Welcome to the site for the course PS9594A: “Computational Text Analysis” at Western University, taught by Sebastián Vallejo Vera. In each week, you will find the code, exercises, and slides for the corresponding topic.

Before you start, check the required software and packages below. Also, don’t forget to read the Syllabus and check Perusall for the readings for the course. This site will be corrected/updated throughout the semester.

0.1 Software and Packages

For the first part of this course (Weeks 1 - 5), we will be mainly using R. For the second part of the this course (Weeks 6 - 11), we will use a combination of R and Python. I will assume that you are familiar with R language, RStudio, and R packages. If you are not, please come to office hours and I can help you out1. In R, these are the main packages you will need to have installed:

  • tidyverse (we will be piping)
  • tidylog (helps keep track of what your are pipins)
  • tidytext (great for working with text)
  • quanteda (stands for “Quantitative Analysis of Textual Data”)
    • quanteda.textstats (to obtain stats from our dfm)
    • quanteda.textplots (to obtain plots from our dfm stats)
    • quanteda.dictionaries (to use dictionaries with quanteda)
  • gutenbergr (to download texts from Project Gutenberg)
  • wesanderson (to make things pretty)
  • stm (to run Structural Topic Models)
  • pdftools (to load pdfs)

0.2 Datasets

Throughout the class, we will be using a number of sample datasets. Access to these datasets will be provided directly on the code.
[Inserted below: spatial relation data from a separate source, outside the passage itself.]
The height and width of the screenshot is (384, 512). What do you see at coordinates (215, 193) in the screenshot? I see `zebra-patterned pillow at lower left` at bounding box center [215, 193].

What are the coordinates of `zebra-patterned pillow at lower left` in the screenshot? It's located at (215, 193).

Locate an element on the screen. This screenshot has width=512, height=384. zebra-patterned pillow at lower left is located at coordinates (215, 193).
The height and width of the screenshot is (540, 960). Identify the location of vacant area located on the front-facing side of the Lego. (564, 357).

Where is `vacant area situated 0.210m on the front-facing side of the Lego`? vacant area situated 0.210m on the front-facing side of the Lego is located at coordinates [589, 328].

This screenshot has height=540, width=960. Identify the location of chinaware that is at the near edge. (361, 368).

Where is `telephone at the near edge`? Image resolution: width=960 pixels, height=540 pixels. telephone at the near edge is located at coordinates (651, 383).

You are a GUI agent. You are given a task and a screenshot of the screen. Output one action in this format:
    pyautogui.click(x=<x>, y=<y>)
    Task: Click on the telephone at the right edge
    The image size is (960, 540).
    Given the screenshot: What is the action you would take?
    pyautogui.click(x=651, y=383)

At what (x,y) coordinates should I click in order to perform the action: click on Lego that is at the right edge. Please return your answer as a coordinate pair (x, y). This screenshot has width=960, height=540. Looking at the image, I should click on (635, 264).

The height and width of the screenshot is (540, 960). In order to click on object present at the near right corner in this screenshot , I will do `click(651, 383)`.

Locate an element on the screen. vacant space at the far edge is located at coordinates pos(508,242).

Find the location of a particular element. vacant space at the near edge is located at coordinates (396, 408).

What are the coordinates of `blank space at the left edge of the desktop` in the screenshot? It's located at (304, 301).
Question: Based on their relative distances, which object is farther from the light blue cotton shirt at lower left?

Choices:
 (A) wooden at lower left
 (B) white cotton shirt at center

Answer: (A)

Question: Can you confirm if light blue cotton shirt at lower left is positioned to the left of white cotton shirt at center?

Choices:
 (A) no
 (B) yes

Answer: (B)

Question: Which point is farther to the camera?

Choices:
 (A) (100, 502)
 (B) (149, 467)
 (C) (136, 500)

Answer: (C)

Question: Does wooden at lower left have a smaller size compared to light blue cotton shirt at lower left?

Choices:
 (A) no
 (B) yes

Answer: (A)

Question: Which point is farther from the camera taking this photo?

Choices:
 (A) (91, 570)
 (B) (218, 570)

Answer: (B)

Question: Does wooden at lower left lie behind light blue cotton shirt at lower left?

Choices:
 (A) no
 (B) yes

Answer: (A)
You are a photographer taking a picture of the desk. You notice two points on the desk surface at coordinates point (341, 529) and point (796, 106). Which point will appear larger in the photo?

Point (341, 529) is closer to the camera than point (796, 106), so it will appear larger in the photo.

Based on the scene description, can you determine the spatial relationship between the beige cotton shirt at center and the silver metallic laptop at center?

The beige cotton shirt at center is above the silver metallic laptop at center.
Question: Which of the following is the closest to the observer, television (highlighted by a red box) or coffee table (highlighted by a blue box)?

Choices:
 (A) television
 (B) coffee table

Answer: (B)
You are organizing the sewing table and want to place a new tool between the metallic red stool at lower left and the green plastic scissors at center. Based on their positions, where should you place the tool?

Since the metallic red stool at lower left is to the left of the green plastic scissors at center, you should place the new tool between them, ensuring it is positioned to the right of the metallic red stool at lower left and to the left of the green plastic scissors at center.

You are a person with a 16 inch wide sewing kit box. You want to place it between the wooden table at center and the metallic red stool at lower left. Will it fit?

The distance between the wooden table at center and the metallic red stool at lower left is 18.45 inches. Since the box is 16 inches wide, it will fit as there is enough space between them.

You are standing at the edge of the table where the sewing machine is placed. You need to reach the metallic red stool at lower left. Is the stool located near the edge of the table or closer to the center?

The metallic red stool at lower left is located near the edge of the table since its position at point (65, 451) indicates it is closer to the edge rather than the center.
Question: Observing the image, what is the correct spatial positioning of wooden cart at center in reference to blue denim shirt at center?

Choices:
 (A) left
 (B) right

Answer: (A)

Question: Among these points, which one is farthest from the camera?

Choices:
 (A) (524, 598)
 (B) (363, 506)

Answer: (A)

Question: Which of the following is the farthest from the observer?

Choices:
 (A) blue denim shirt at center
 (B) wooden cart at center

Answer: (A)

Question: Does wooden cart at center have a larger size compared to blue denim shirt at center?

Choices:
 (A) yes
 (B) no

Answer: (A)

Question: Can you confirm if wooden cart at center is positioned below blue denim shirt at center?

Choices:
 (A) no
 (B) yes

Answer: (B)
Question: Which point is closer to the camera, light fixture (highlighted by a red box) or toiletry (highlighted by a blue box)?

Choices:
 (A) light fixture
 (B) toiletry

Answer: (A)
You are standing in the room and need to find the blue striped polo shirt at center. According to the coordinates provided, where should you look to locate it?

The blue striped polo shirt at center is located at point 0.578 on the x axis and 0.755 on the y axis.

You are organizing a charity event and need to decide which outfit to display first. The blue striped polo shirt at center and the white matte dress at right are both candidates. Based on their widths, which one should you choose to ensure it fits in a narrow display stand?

For your Final Essay, you can use one of the following datasets (or, even better, you can use your own):

0.3 Acknowledgments

The organization of the first part of this course (Weeks 1 - 5) and the format of the assignments are borrowed from Christopher Barrie’s excellent course on “Computational Text Analysis”, a syllabus from the prolific Tiago Ventura, and Grimmer, Roberts, and Stewart’s excellent book, “Text as data: A new framework for machine learning and the social sciences”. The code used throughout the course is a patchwork of my own code, but my own code borrows heavily from the internet (but that’s true for all code). I try my best to give credit to the original authors of the code (when and if possible).